What you should do =
Your answer must hold only the lines below from the line containing "line: (311, 308)" through the line containing "text: (610, 391) -> (369, 184), moved", each reproduced exactly.

══ Input for this task

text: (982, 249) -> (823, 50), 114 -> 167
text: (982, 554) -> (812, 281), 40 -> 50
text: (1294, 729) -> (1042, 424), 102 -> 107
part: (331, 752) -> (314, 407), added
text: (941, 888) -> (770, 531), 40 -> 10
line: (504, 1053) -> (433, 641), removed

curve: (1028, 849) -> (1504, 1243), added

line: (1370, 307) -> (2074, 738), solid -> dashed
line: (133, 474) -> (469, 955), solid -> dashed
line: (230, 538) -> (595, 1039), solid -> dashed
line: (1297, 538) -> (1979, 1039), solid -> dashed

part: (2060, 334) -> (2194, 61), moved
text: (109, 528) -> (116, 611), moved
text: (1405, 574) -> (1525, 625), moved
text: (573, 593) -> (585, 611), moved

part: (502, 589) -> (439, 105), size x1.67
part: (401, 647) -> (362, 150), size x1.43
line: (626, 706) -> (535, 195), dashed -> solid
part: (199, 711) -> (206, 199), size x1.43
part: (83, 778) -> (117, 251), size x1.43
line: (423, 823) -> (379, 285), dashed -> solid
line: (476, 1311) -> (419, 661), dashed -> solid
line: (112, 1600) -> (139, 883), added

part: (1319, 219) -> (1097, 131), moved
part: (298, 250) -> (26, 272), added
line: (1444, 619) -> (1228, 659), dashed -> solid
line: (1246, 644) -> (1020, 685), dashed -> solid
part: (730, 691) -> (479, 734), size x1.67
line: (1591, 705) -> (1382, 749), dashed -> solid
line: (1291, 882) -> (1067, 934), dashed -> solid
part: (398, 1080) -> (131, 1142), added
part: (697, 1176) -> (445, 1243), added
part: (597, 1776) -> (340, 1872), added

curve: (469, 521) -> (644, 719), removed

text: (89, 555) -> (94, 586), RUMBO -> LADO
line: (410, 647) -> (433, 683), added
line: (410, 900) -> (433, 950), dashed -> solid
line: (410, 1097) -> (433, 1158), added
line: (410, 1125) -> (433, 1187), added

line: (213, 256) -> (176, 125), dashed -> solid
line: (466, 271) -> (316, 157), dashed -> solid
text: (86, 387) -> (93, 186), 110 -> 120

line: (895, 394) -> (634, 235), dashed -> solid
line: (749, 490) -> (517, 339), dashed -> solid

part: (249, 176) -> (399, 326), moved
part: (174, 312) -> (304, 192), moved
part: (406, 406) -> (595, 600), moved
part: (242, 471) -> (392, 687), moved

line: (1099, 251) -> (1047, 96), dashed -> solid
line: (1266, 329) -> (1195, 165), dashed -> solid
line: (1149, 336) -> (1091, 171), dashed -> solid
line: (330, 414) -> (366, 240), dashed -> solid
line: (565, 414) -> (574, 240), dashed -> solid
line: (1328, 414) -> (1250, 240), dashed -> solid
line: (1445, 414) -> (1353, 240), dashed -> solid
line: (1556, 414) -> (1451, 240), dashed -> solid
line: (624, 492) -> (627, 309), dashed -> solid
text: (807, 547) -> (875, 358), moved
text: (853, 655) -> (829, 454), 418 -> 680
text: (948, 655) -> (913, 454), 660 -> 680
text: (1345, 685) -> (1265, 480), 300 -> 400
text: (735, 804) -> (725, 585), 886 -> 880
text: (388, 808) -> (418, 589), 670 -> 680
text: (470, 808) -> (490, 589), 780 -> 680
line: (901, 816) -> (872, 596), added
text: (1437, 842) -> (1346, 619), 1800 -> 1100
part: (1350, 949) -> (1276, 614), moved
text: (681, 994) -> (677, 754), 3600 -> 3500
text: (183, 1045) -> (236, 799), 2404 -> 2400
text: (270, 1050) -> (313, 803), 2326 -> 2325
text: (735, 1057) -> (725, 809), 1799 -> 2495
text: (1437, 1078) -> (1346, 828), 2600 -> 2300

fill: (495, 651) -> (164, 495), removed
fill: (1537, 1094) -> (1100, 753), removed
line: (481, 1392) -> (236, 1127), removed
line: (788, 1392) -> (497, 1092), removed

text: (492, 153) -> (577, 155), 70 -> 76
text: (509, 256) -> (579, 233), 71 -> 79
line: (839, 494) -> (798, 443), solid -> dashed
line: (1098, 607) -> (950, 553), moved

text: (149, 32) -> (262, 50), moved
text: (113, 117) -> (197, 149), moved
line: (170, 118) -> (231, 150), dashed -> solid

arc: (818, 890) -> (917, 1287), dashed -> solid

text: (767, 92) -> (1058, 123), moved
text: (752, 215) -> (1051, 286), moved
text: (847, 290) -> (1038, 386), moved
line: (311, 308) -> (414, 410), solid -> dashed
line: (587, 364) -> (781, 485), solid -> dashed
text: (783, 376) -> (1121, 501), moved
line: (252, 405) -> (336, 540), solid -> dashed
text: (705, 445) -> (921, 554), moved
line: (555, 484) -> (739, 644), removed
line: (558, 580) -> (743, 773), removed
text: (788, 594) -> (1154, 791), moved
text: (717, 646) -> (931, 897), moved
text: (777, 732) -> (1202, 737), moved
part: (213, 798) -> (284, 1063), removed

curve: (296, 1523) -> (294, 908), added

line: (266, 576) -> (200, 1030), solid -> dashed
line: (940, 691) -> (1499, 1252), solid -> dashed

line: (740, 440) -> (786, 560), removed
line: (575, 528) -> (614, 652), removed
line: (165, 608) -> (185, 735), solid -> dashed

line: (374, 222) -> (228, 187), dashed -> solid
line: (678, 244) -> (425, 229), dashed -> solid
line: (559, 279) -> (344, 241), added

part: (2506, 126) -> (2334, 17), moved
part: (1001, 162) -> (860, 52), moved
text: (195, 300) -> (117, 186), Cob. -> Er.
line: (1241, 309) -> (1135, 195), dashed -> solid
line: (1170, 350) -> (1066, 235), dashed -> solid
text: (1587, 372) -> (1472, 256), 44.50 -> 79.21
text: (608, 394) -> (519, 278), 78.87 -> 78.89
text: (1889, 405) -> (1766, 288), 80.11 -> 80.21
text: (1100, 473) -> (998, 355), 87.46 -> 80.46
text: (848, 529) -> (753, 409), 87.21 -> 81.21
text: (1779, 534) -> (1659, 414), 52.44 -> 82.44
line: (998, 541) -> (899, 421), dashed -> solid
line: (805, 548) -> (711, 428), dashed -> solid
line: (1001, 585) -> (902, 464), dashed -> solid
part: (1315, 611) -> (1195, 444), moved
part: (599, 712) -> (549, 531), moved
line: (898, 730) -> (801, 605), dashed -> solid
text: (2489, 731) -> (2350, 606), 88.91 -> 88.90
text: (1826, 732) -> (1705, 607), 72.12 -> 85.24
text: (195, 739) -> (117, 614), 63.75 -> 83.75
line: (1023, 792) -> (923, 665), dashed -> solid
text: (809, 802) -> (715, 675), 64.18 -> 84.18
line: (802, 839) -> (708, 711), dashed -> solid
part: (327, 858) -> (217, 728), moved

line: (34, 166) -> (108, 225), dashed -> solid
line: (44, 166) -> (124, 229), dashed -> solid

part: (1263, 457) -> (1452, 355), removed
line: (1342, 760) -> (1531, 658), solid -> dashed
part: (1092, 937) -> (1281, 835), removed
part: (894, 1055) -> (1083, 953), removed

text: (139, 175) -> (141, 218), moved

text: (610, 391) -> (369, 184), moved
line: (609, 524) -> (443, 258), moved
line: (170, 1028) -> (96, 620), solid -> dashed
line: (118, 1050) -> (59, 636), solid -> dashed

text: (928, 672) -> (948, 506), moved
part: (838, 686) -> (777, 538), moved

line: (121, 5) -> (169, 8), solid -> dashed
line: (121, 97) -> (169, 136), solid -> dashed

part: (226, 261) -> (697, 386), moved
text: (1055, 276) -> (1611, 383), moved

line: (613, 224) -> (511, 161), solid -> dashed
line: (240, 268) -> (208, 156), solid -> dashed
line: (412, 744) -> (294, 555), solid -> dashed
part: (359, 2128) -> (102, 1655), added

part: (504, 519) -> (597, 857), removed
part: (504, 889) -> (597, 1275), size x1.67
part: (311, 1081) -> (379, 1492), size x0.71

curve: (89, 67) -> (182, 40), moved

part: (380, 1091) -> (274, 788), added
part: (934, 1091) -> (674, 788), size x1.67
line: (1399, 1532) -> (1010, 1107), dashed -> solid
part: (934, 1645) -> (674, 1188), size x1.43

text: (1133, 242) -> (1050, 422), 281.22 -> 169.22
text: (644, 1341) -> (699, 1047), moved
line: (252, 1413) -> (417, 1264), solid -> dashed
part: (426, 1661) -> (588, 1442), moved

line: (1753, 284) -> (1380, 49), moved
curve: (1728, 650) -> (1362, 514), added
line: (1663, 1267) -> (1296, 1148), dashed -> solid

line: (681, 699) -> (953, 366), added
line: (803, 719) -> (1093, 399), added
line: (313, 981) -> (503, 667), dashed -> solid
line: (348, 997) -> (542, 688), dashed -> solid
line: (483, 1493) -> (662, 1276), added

════

Solution to this task =
line: (311, 308) -> (414, 410), solid -> dashed
line: (587, 364) -> (781, 485), solid -> dashed
text: (783, 376) -> (1121, 501), moved
line: (252, 405) -> (336, 540), solid -> dashed
text: (705, 445) -> (921, 554), moved
line: (555, 484) -> (739, 644), removed
line: (558, 580) -> (743, 773), removed
text: (788, 594) -> (1154, 791), moved
text: (717, 646) -> (931, 897), moved
text: (777, 732) -> (1202, 737), moved
part: (213, 798) -> (284, 1063), removed

curve: (296, 1523) -> (294, 908), added

line: (266, 576) -> (200, 1030), solid -> dashed
line: (940, 691) -> (1499, 1252), solid -> dashed

line: (740, 440) -> (786, 560), removed
line: (575, 528) -> (614, 652), removed
line: (165, 608) -> (185, 735), solid -> dashed

line: (374, 222) -> (228, 187), dashed -> solid
line: (678, 244) -> (425, 229), dashed -> solid
line: (559, 279) -> (344, 241), added

part: (2506, 126) -> (2334, 17), moved
part: (1001, 162) -> (860, 52), moved
text: (195, 300) -> (117, 186), Cob. -> Er.
line: (1241, 309) -> (1135, 195), dashed -> solid
line: (1170, 350) -> (1066, 235), dashed -> solid
text: (1587, 372) -> (1472, 256), 44.50 -> 79.21
text: (608, 394) -> (519, 278), 78.87 -> 78.89
text: (1889, 405) -> (1766, 288), 80.11 -> 80.21
text: (1100, 473) -> (998, 355), 87.46 -> 80.46
text: (848, 529) -> (753, 409), 87.21 -> 81.21
text: (1779, 534) -> (1659, 414), 52.44 -> 82.44
line: (998, 541) -> (899, 421), dashed -> solid
line: (805, 548) -> (711, 428), dashed -> solid
line: (1001, 585) -> (902, 464), dashed -> solid
part: (1315, 611) -> (1195, 444), moved
part: (599, 712) -> (549, 531), moved
line: (898, 730) -> (801, 605), dashed -> solid
text: (2489, 731) -> (2350, 606), 88.91 -> 88.90
text: (1826, 732) -> (1705, 607), 72.12 -> 85.24
text: (195, 739) -> (117, 614), 63.75 -> 83.75
line: (1023, 792) -> (923, 665), dashed -> solid
text: (809, 802) -> (715, 675), 64.18 -> 84.18
line: (802, 839) -> (708, 711), dashed -> solid
part: (327, 858) -> (217, 728), moved

line: (34, 166) -> (108, 225), dashed -> solid
line: (44, 166) -> (124, 229), dashed -> solid

part: (1263, 457) -> (1452, 355), removed
line: (1342, 760) -> (1531, 658), solid -> dashed
part: (1092, 937) -> (1281, 835), removed
part: (894, 1055) -> (1083, 953), removed

text: (139, 175) -> (141, 218), moved

text: (610, 391) -> (369, 184), moved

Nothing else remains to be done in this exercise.